30 Jahre Umweltschutz - 30 Jahre gebrochene Versprechungen

Zum 30-jährigen Bestehen der Sendung "Umwelt und Verbraucher" im Deutschlandfunk zieht Lutz Ribbe von der Umweltorganisation EuroNatur Bilanz. Es habe in dieser Zeit einige kleine, regionale Erfolge gegeben. "Aber die globalen Probleme werden größer und das schmerzt natürlich umso mehr", sagte Ribbe.

Lutz Ribbe im Gespräch mit Georg Ehring |
Logo der Sendung "Umwelt und Verbraucher"
"Es wurden Versprechungen gemacht ohne Ende", erklärte Lutz Ribbe von der Umweltorganisation EuroNatur (AP / NOAA)
Georg Ehring: Das Waldsterben, Atomenergie, die verdreckten Flüsse und Smog – das waren vor 30 Jahren Themen, die viele Menschen bewegten und die auch dazu beigetragen haben, dass der Deutschlandfunk sich dafür entschied, eine Sendung zum Thema Umweltschutz einzuführen. Lutz Ribbe ist naturschutzpolitischer Direktor bei der Umweltorganisation EuroNatur. Im Gespräch mit ihm habe ich eine Bilanz des Umweltschutzes in dieser Zeit gezogen und ich habe ihn kurz vor dieser Sendung unter anderem gefragt, ob viele Umweltprobleme wie etwa das Waldsterben inzwischen tatsächlich Geschichte sind.

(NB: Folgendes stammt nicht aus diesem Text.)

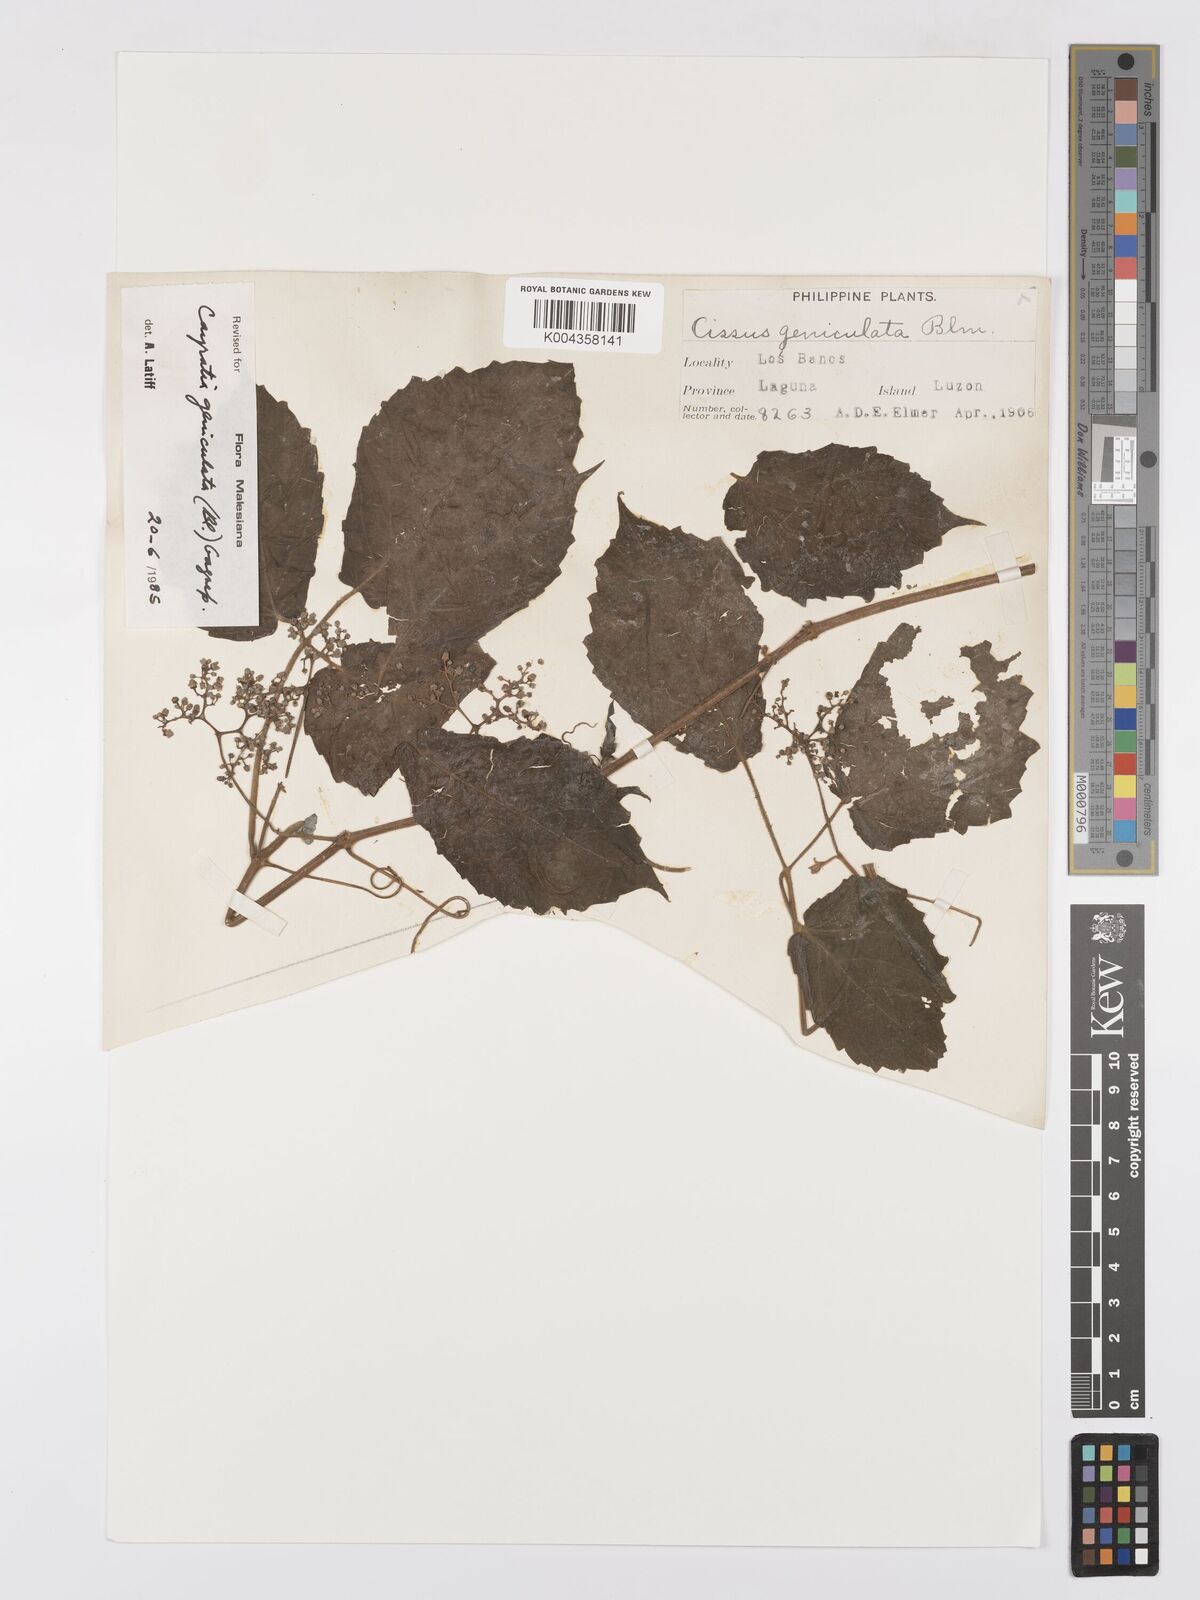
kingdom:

Lutz Ribbe: Na ja. Man hat in der Tat durch Technik – nehmen wir mal das Beispiel Schwefeldioxid, schwarzes Dreieck, damals ja eine ganz große Geschichte im Bereich Deutschland, Polen, Tschechien, zwei Millionen Tonnen Schwefeldioxid, die sauren Regen produziert haben -, ja, man hat lokal in der Tat Regionalprobleme gelöst. Aber natürlich reden wir vom Waldsterben heute noch. Wir reden davon, dass durch das Klima momentan der Borkenkäfer aufräumt. Wir reden von globalen Problemen und ich glaube, das ist eine Erkenntnis, die wir leider ziehen müssen, 30 Jahre, dass wir tatsächlich lokal, regional einige kleinere Erfolge erzielt haben. Aber die globalen Probleme werden größer und das schmerzt natürlich umso mehr.
Plakate zum Waldsterben - "Man hat uns verlacht"
Ehring: Bleiben wir mal bei den Problemen von damals. Was hat Sie da besonders bewegt? Was war damals das Hauptthema, etwa vor 30 Jahren? Das war ja die Zeit kurz vor der Wiedervereinigung.
Ribbe: Ja gut, das waren natürlich in der Tat diese Ängste davor: Die sterbenden Wälder, die wir alle noch vor Augen haben. Das hat uns natürlich auf die Palme gebracht, die Naturschützer. Wir haben Plakate gemacht, der Wald stirbt, und man hat uns erst mal verlacht. Das ist ja heute genau das gleiche auch noch mal, dass tatsächlich vieles nicht ernst genommen wird. Viele Sachen, die damals aufgeschrieben worden sind, auch im Club of Rome Bericht, die ganzen Voraussagen, die sich teilweise tatsächlich heute bewahrheiten, wurden nicht ernst genommen und es wurde so getan, als ob wir fortfahren können, obwohl – auch das muss man ja erkennen – damals sich abzeichnete, dass wir eine Trendwende brauchen.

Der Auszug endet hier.